(DATA PROVIDED)
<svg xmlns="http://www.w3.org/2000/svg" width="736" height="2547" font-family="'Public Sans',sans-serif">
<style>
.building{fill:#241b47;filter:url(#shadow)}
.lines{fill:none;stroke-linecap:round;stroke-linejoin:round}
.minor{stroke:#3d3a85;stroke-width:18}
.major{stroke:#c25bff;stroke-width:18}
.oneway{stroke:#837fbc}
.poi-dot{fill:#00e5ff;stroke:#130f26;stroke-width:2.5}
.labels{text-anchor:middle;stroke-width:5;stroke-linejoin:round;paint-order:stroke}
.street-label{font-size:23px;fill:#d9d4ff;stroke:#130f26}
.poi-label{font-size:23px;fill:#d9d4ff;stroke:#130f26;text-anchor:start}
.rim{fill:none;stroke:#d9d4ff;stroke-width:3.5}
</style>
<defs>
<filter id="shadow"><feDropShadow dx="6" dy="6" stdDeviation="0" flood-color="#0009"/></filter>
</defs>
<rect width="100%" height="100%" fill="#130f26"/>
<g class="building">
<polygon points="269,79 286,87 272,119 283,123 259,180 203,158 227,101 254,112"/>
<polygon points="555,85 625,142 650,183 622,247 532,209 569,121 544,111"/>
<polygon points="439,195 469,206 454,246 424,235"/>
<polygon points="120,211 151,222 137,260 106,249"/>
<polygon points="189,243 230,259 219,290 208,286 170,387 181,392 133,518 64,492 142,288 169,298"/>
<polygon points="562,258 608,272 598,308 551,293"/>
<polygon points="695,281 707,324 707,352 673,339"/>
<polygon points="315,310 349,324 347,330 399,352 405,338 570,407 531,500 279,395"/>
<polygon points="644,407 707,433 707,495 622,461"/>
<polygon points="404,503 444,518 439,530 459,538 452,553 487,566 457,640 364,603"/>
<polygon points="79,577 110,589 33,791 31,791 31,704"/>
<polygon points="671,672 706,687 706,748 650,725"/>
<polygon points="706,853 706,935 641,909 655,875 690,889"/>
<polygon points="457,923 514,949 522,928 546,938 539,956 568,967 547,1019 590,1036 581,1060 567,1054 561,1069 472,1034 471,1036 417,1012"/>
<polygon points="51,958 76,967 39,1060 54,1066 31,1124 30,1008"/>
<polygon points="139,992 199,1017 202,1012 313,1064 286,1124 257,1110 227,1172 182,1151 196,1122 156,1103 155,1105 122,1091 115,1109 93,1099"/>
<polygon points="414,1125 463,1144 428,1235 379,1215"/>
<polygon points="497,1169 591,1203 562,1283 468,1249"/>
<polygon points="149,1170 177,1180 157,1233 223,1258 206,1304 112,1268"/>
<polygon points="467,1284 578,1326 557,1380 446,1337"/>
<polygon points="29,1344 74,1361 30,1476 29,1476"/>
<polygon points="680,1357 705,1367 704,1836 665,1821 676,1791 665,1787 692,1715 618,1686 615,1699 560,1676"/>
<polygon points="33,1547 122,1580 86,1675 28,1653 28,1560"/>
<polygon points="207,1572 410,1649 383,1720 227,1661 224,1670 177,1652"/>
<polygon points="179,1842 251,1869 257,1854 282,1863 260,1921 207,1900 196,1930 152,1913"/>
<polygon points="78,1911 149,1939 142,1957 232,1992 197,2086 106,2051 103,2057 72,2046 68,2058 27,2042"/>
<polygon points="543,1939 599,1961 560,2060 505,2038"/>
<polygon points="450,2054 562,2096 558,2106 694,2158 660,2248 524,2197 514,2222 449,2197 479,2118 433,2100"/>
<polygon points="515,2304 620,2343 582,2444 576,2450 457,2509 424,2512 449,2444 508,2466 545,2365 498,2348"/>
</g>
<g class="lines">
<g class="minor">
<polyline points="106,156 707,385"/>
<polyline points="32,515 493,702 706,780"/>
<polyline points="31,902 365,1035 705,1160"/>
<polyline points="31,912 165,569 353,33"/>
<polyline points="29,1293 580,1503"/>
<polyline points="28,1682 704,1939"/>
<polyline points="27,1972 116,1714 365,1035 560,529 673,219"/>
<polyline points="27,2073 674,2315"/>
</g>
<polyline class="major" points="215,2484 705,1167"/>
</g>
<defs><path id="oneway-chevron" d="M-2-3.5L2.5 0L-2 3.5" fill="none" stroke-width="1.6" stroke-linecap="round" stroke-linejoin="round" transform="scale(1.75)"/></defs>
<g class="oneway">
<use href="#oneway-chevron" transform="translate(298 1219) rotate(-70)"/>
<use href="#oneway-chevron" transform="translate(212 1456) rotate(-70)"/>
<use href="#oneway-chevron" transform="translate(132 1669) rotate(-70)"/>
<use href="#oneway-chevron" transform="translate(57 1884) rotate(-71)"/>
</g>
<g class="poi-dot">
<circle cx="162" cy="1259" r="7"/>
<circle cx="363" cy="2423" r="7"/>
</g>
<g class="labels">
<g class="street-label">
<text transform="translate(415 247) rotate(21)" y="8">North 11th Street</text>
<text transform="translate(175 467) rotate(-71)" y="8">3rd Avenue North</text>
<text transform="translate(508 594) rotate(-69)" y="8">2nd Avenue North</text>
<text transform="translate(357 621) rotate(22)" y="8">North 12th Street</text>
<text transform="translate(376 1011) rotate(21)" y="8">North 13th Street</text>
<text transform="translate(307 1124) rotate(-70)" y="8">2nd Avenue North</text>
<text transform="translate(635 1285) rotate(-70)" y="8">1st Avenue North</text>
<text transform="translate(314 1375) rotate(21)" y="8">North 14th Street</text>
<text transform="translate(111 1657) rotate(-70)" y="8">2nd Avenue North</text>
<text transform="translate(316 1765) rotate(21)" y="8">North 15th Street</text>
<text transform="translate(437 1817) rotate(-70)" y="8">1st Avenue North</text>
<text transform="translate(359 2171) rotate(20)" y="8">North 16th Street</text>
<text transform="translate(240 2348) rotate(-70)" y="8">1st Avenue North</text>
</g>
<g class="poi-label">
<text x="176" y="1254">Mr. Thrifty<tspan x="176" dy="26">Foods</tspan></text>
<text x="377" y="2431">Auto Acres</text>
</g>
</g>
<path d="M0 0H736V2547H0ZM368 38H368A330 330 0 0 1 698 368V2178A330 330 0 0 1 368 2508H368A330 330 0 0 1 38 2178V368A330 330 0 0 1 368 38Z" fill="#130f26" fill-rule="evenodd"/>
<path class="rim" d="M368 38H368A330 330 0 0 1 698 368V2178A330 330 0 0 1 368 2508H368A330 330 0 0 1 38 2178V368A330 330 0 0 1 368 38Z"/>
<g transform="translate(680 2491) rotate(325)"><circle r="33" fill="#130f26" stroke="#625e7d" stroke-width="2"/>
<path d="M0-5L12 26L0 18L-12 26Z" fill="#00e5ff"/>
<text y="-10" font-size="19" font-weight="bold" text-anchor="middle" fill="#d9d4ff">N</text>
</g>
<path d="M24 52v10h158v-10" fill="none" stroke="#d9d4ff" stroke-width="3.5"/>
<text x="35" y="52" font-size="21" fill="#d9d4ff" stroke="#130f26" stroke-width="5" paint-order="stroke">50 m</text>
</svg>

(WHAT TO WORK ON) Copy out each line of the records above that includes "lines".

(COMPLETED EXERCISE)
.lines{fill:none;stroke-linecap:round;stroke-linejoin:round}
<g class="lines">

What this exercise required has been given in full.